- [What the task requires]
Strip the pictures, then copy the remaining data exactly as it stands.

- [Collected material]
=======
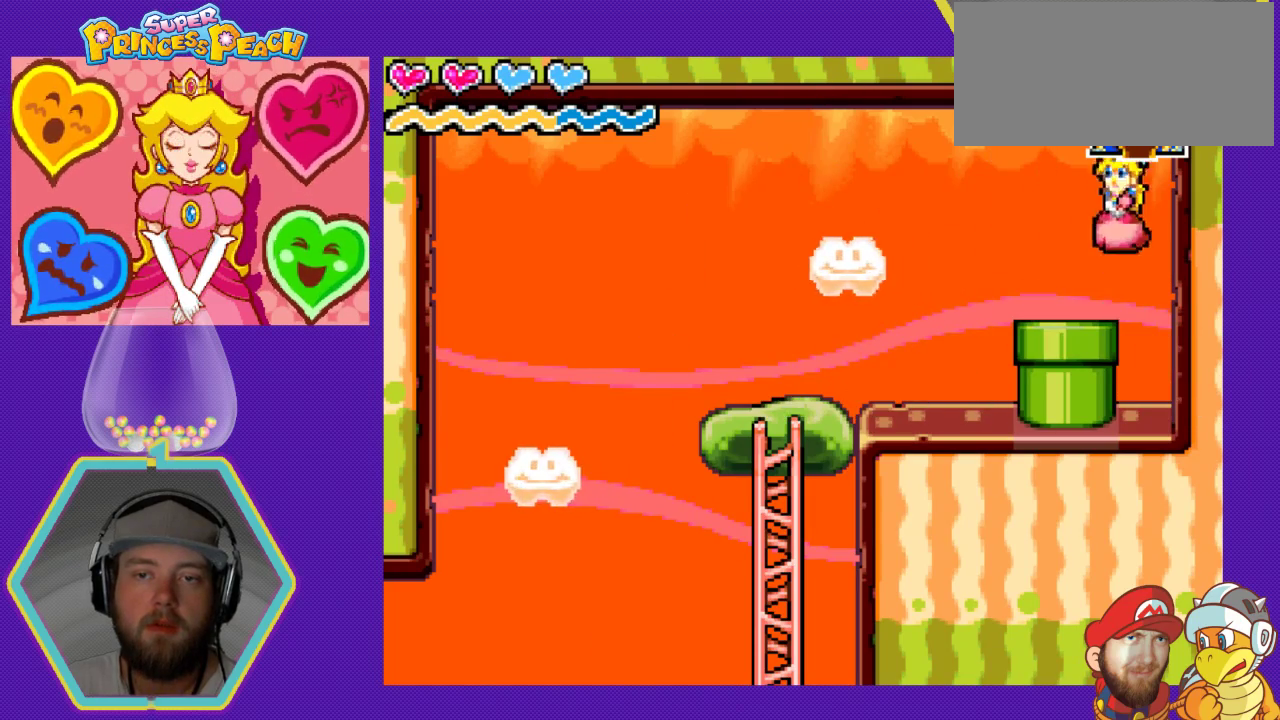
{"buttons": ["DPAD_DOWN"], "events": [[100, "DPAD_DOWN", "down"]]}
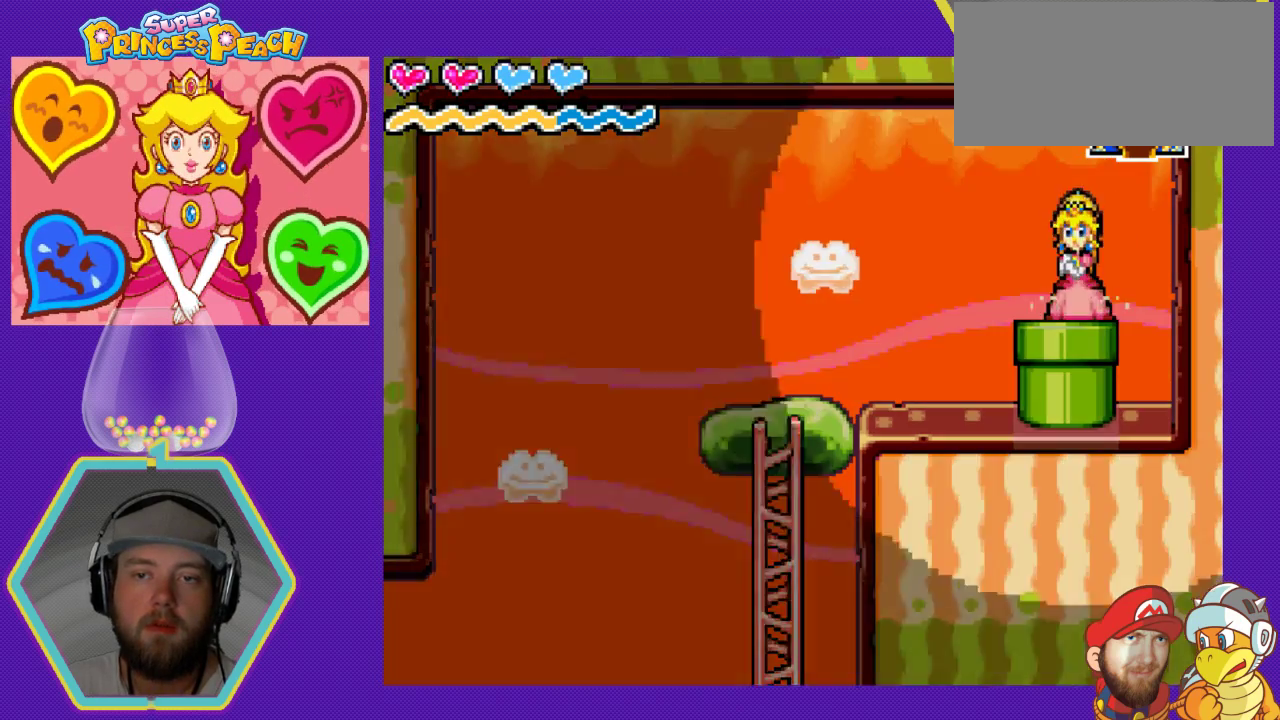
{"buttons": [], "events": [[133, "DPAD_DOWN", "up"]]}
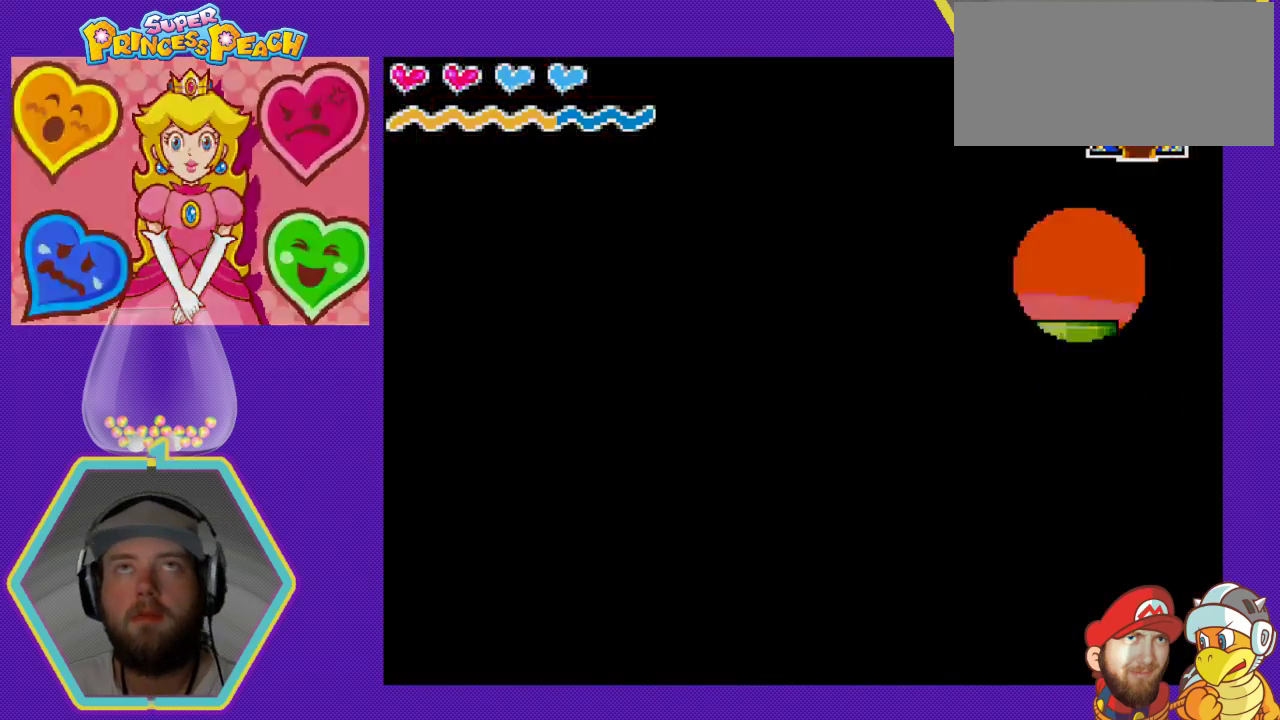
{"buttons": [], "events": []}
=======
- [Solution to this exercise]
{"buttons": ["DPAD_DOWN"], "events": [[100, "DPAD_DOWN", "down"]]}
{"buttons": [], "events": [[133, "DPAD_DOWN", "up"]]}
{"buttons": [], "events": []}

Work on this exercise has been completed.